Select and reproduce each line of the listing below that bears the string "personal".

★ ★ ★

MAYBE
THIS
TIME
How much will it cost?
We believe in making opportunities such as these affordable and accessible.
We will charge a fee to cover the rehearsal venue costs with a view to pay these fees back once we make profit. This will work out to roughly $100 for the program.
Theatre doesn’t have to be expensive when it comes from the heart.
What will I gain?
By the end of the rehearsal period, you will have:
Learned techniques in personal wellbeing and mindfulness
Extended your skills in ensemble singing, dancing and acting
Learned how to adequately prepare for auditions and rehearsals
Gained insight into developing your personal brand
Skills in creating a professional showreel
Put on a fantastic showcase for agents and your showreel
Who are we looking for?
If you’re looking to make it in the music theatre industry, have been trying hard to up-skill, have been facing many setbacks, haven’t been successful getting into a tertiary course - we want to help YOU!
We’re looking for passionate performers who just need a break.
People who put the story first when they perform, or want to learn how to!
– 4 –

★ ★ ★

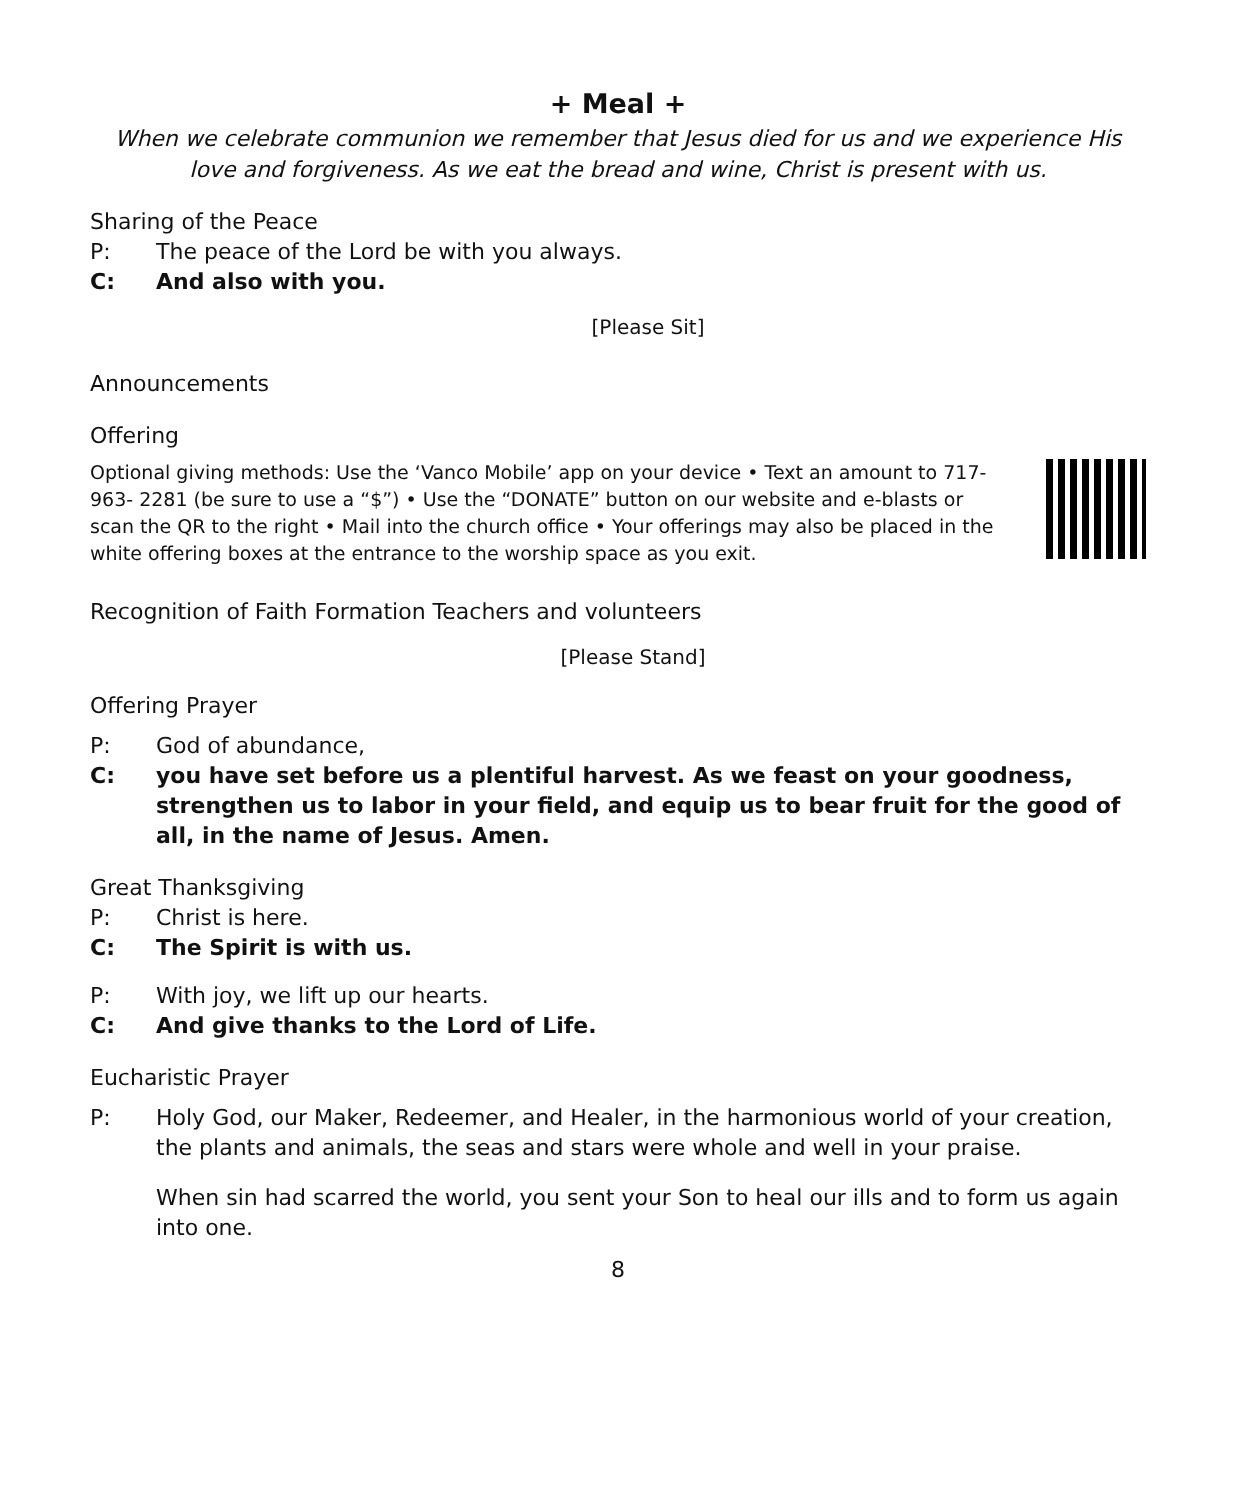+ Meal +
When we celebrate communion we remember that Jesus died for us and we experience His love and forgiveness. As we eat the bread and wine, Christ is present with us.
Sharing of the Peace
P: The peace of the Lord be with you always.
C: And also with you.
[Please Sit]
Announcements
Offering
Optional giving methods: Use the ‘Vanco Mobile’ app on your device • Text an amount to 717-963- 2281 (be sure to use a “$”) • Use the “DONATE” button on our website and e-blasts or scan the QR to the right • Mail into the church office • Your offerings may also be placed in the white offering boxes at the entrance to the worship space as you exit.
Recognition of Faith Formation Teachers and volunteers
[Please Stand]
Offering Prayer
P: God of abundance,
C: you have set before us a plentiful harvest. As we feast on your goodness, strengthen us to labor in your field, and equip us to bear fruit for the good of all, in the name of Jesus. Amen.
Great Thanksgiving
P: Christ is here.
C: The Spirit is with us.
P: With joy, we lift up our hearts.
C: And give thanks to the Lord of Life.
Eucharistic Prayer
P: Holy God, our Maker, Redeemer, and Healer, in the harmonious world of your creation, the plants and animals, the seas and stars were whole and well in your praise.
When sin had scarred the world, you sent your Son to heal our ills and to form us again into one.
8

★ ★ ★

WRITTEN RESPONSE
Learned techniques in personal wellbeing and mindfulness
Gained insight into developing your personal brand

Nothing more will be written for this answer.